*本文抜粋*:
------
2013.09.23
12 angry men 邦題:十二人の怒れる男
殺人事件を裁く12人の陪審員たちのやりとりを、ほぼリアルタイムで再現したドラマ。787本目の映画投稿です。
ニューヨークの法廷で、17歳の被告に対する実父殺人容疑の審理が終わります。
陪審室に引き上げてきた12人の陪審員でしたが、夏の暑い日で彼らは疲れきっていて、早く表決を済ませて帰宅したがっていました。
第一回の投票では11対1で有罪となりましたが、判決は全員一致が原則でした。ただ一人無罪に投じた第8番(ヘンリー・フォンダ)は、法廷での証拠に疑問の余地があることを訴えます。
第3番(リー・J・コップ)が証拠をあらためて読み上げます。階下の老人が事件当日、少年の「殺してやる」という叫び声を聞き、その直後階段を下りてゆく少年の姿を見ます。少年の証言ではその時間映画を観ていたということでしたが、題名を思い出せないという証言でした。
第10番(エド・ベグリー)は、殺人が行われた部屋の、高架鉄道をはさんで向かい側に住む婦人が、折から通過中の電車の窓越しに犯行を目撃した事実を指摘します。
------
*入力データ*:
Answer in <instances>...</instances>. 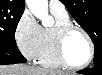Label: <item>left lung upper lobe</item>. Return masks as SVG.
Returning <instances> with one entry per match:
<instances>
[{
	"mask_svg": "<svg viewBox=\"0 0 102 75\" xmlns=\"http://www.w3.org/2000/svg\"><path fill=\"white\" fill-rule=\"evenodd\" d=\"M61 2L92 39L95 46L94 63H102V1L61 0Z\"/></svg>",
	"mask_w": 102,
	"mask_h": 75,
	"instance_id": "1",
	"label": "left lung upper lobe"
}]
</instances>
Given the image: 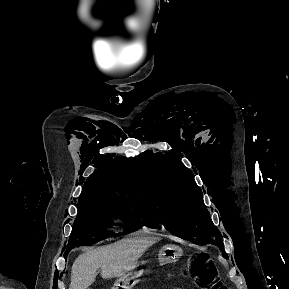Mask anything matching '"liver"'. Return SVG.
Returning a JSON list of instances; mask_svg holds the SVG:
<instances>
[{"mask_svg":"<svg viewBox=\"0 0 289 289\" xmlns=\"http://www.w3.org/2000/svg\"><path fill=\"white\" fill-rule=\"evenodd\" d=\"M155 242L153 238L122 239L81 254L73 263L69 289H87L99 268L104 279L123 276L135 268L138 259Z\"/></svg>","mask_w":289,"mask_h":289,"instance_id":"obj_1","label":"liver"}]
</instances>
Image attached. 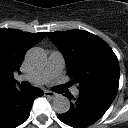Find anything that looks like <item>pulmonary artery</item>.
<instances>
[{
  "label": "pulmonary artery",
  "mask_w": 128,
  "mask_h": 128,
  "mask_svg": "<svg viewBox=\"0 0 128 128\" xmlns=\"http://www.w3.org/2000/svg\"><path fill=\"white\" fill-rule=\"evenodd\" d=\"M64 65L65 61L63 55L58 51H51L45 68L21 75L18 79L20 81H28L35 85H43L58 76L62 72ZM72 93L76 96L79 90L74 88Z\"/></svg>",
  "instance_id": "e3ab8cb5"
}]
</instances>
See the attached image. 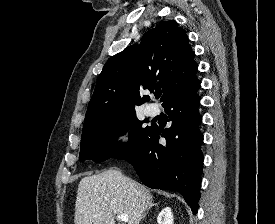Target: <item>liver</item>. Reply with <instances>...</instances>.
Masks as SVG:
<instances>
[{"label":"liver","instance_id":"obj_1","mask_svg":"<svg viewBox=\"0 0 275 224\" xmlns=\"http://www.w3.org/2000/svg\"><path fill=\"white\" fill-rule=\"evenodd\" d=\"M153 196L144 185L118 170L85 176L78 185L75 224H115V215L126 214L128 224H139Z\"/></svg>","mask_w":275,"mask_h":224}]
</instances>
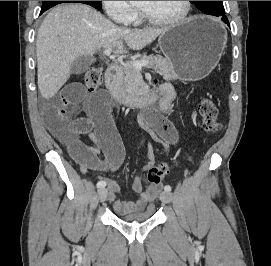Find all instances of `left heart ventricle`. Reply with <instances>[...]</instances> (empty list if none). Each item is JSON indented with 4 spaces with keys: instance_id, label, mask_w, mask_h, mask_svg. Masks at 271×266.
I'll return each mask as SVG.
<instances>
[{
    "instance_id": "1",
    "label": "left heart ventricle",
    "mask_w": 271,
    "mask_h": 266,
    "mask_svg": "<svg viewBox=\"0 0 271 266\" xmlns=\"http://www.w3.org/2000/svg\"><path fill=\"white\" fill-rule=\"evenodd\" d=\"M139 6L158 19L177 17L184 9L183 1H140Z\"/></svg>"
}]
</instances>
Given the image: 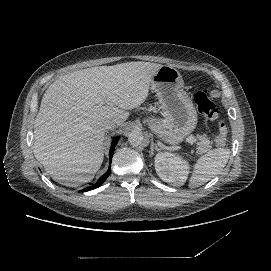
------
*取り組む課題*:
1. 映画紹介の本文によると、陪審員による第一回の投票はどのような結果になりましたか。
2. エントリーのうち、「Find all instances」を含む行からエントリーの最後までのすべてを、番号付きリストで示してください。空行は除き、画像は解答に含めないでください。

*解答例*:
1. 11対1で有罪となりました。

2.
1. Find all instances of `left heart ventricle`. Reply with <instances>[...]</instances> (empty list if none). Each item is JSON indented with 4 spaces with keys: instance_id, label, mask_w, mask_h, mask_svg. Masks at 271×266.
2. I'll return each mask as SVG.
3. <instances>
4. [{
5.     "instance_id": "1",
6.     "label": "left heart ventricle",
7.     "mask_w": 271,
8.     "mask_h": 266,
9.     "mask_svg": "<svg viewBox=\"0 0 271 266\" xmlns=\"http://www.w3.org/2000/svg\"><path fill=\"white\" fill-rule=\"evenodd\" d=\"M139 6L158 19L177 17L184 9L183 1H140Z\"/></svg>"
10. }]
11. </instances>
12. Given the image: 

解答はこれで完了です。